Start Improving Somewhere. Unsure where to improve quality in your code delivery process? Imagine that starting tomorrow your project will be continuously deployed. What things in your delivery pipeline or development process do you need to improve to allow this to be implemented? Are there flakey or slow running tests which need to be fixed? Is there enough monitoring in place that you’d be confident for a deployment to happen at any time? Are big changes typically hidden inside feature flags? These are all areas you can jump in and start improving the delivery quality of your product.

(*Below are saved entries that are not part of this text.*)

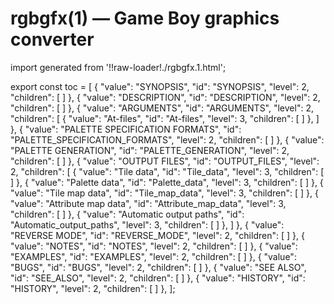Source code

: # rgbgfx(1) — Game Boy graphics converter

import generated from '!!raw-loader!./rgbgfx.1.html';

<div className="manual-text" dangerouslySetInnerHTML={{ __html: generated }} />

export const toc = [
{
	"value": "SYNOPSIS",
	"id": "SYNOPSIS",
	"level": 2,
	"children": [
	]
},
{
	"value": "DESCRIPTION",
	"id": "DESCRIPTION",
	"level": 2,
	"children": [
	]
},
{
	"value": "ARGUMENTS",
	"id": "ARGUMENTS",
	"level": 2,
	"children": [
{
	"value": "At-files",
	"id": "At-files",
	"level": 3,
	"children": [
	]
},
	]
},
{
	"value": "PALETTE SPECIFICATION FORMATS",
	"id": "PALETTE_SPECIFICATION_FORMATS",
	"level": 2,
	"children": [
	]
},
{
	"value": "PALETTE GENERATION",
	"id": "PALETTE_GENERATION",
	"level": 2,
	"children": [
	]
},
{
	"value": "OUTPUT FILES",
	"id": "OUTPUT_FILES",
	"level": 2,
	"children": [
{
	"value": "Tile data",
	"id": "Tile_data",
	"level": 3,
	"children": [
	]
},
{
	"value": "Palette data",
	"id": "Palette_data",
	"level": 3,
	"children": [
	]
},
{
	"value": "Tile map data",
	"id": "Tile_map_data",
	"level": 3,
	"children": [
	]
},
{
	"value": "Attribute map data",
	"id": "Attribute_map_data",
	"level": 3,
	"children": [
	]
},
{
	"value": "Automatic output paths",
	"id": "Automatic_output_paths",
	"level": 3,
	"children": [
	]
},
	]
},
{
	"value": "REVERSE MODE",
	"id": "REVERSE_MODE",
	"level": 2,
	"children": [
	]
},
{
	"value": "NOTES",
	"id": "NOTES",
	"level": 2,
	"children": [
	]
},
{
	"value": "EXAMPLES",
	"id": "EXAMPLES",
	"level": 2,
	"children": [
	]
},
{
	"value": "BUGS",
	"id": "BUGS",
	"level": 2,
	"children": [
	]
},
{
	"value": "SEE ALSO",
	"id": "SEE_ALSO",
	"level": 2,
	"children": [
	]
},
{
	"value": "HISTORY",
	"id": "HISTORY",
	"level": 2,
	"children": [
	]
},
];
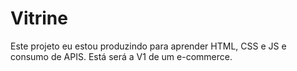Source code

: # Vitrine
Este projeto eu estou produzindo para aprender HTML, CSS e JS e consumo de APIS. Está será a V1 de um e-commerce.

For something as lucrative as product delivery I find it funny that there are no prospective studies which test different development and delivery techniques (can someone link me to any?). Perhaps Google and Amazon have internal studies which they don’t publish, but in the public domain all we have is Accelerate which is a retrospective look at ‘high performing companies’. Accelerate is very good, but it leaves the rest of us in a position in which we can only copy and adopt the software delivery metrics adopted in Accelerate without knowing the why. From what I can tell a given theory becomes accepted by the community when a company known for engineering and product success (Amazon, Netflix) publishes some glimpse of how they work. Books and blog posts get written, and then these practices gradually become a standard way of doing things. I haven’t gone anywhere near the business/MBA type of readings so I’m likely missing something, but I’d assume that any good studies from those would be widely shared in the DevOps community.
Learning what I have, so far, has shown me that there are a huge number of opportunities where one can drive improvement. Read books, read blogs, talk to people from other teams, participate in communities of practice. Learn, observe, and share. Apply these new skills and lead growth of product delivery techniques in your team and company.